[[ Input data open ]]

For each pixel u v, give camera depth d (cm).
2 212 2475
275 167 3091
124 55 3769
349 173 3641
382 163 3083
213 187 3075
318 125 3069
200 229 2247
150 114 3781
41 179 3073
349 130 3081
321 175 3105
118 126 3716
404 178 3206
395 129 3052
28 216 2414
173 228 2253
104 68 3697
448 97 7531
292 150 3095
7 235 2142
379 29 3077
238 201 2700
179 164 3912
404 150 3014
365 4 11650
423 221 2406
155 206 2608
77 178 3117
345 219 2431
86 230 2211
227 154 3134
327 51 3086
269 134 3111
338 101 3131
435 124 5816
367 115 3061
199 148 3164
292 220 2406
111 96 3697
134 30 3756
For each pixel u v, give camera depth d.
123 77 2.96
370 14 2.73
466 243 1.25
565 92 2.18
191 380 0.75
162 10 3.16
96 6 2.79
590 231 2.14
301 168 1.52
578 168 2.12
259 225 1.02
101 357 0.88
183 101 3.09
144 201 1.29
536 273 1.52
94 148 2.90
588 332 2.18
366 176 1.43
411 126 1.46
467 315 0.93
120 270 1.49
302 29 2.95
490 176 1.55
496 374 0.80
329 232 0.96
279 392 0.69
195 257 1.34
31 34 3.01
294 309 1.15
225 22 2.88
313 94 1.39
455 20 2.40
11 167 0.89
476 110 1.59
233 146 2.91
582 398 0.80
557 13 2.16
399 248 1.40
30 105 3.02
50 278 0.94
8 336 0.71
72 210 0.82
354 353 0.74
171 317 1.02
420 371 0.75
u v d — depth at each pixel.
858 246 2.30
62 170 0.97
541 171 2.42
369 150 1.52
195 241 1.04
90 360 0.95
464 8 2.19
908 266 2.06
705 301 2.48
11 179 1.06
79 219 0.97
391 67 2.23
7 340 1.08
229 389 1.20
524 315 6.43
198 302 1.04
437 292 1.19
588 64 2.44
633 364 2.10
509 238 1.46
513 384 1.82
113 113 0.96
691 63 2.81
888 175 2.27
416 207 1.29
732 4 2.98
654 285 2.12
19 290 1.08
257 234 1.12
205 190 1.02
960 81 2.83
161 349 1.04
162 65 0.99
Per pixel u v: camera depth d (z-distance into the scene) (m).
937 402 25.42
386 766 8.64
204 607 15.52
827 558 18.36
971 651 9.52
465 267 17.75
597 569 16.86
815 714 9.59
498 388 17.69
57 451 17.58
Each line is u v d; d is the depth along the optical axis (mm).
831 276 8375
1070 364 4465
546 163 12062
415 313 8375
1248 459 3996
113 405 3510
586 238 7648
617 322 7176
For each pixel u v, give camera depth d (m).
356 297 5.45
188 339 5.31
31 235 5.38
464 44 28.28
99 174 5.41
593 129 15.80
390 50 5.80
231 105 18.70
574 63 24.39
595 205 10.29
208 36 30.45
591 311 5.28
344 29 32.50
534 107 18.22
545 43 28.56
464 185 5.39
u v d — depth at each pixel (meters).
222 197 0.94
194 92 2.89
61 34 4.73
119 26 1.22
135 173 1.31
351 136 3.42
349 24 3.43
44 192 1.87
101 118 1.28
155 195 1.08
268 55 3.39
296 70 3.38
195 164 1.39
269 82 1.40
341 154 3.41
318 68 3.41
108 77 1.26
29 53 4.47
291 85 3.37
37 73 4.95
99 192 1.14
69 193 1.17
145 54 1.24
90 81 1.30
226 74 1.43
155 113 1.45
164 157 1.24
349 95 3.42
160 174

[[ Input data closed ]]

Task goal: Could you set down exactly the lines from the one containing "578 168 2.12" through the last line of the records above, both included?

Result:
578 168 2.12
259 225 1.02
101 357 0.88
183 101 3.09
144 201 1.29
536 273 1.52
94 148 2.90
588 332 2.18
366 176 1.43
411 126 1.46
467 315 0.93
120 270 1.49
302 29 2.95
490 176 1.55
496 374 0.80
329 232 0.96
279 392 0.69
195 257 1.34
31 34 3.01
294 309 1.15
225 22 2.88
313 94 1.39
455 20 2.40
11 167 0.89
476 110 1.59
233 146 2.91
582 398 0.80
557 13 2.16
399 248 1.40
30 105 3.02
50 278 0.94
8 336 0.71
72 210 0.82
354 353 0.74
171 317 1.02
420 371 0.75
u v d — depth at each pixel.
858 246 2.30
62 170 0.97
541 171 2.42
369 150 1.52
195 241 1.04
90 360 0.95
464 8 2.19
908 266 2.06
705 301 2.48
11 179 1.06
79 219 0.97
391 67 2.23
7 340 1.08
229 389 1.20
524 315 6.43
198 302 1.04
437 292 1.19
588 64 2.44
633 364 2.10
509 238 1.46
513 384 1.82
113 113 0.96
691 63 2.81
888 175 2.27
416 207 1.29
732 4 2.98
654 285 2.12
19 290 1.08
257 234 1.12
205 190 1.02
960 81 2.83
161 349 1.04
162 65 0.99
Per pixel u v: camera depth d (z-distance into the scene) (m).
937 402 25.42
386 766 8.64
204 607 15.52
827 558 18.36
971 651 9.52
465 267 17.75
597 569 16.86
815 714 9.59
498 388 17.69
57 451 17.58
Each line is u v d; d is the depth along the optical axis (mm).
831 276 8375
1070 364 4465
546 163 12062
415 313 8375
1248 459 3996
113 405 3510
586 238 7648
617 322 7176
For each pixel u v, give camera depth d (m).
356 297 5.45
188 339 5.31
31 235 5.38
464 44 28.28
99 174 5.41
593 129 15.80
390 50 5.80
231 105 18.70
574 63 24.39
595 205 10.29
208 36 30.45
591 311 5.28
344 29 32.50
534 107 18.22
545 43 28.56
464 185 5.39
u v d — depth at each pixel (meters).
222 197 0.94
194 92 2.89
61 34 4.73
119 26 1.22
135 173 1.31
351 136 3.42
349 24 3.43
44 192 1.87
101 118 1.28
155 195 1.08
268 55 3.39
296 70 3.38
195 164 1.39
269 82 1.40
341 154 3.41
318 68 3.41
108 77 1.26
29 53 4.47
291 85 3.37
37 73 4.95
99 192 1.14
69 193 1.17
145 54 1.24
90 81 1.30
226 74 1.43
155 113 1.45
164 157 1.24
349 95 3.42
160 174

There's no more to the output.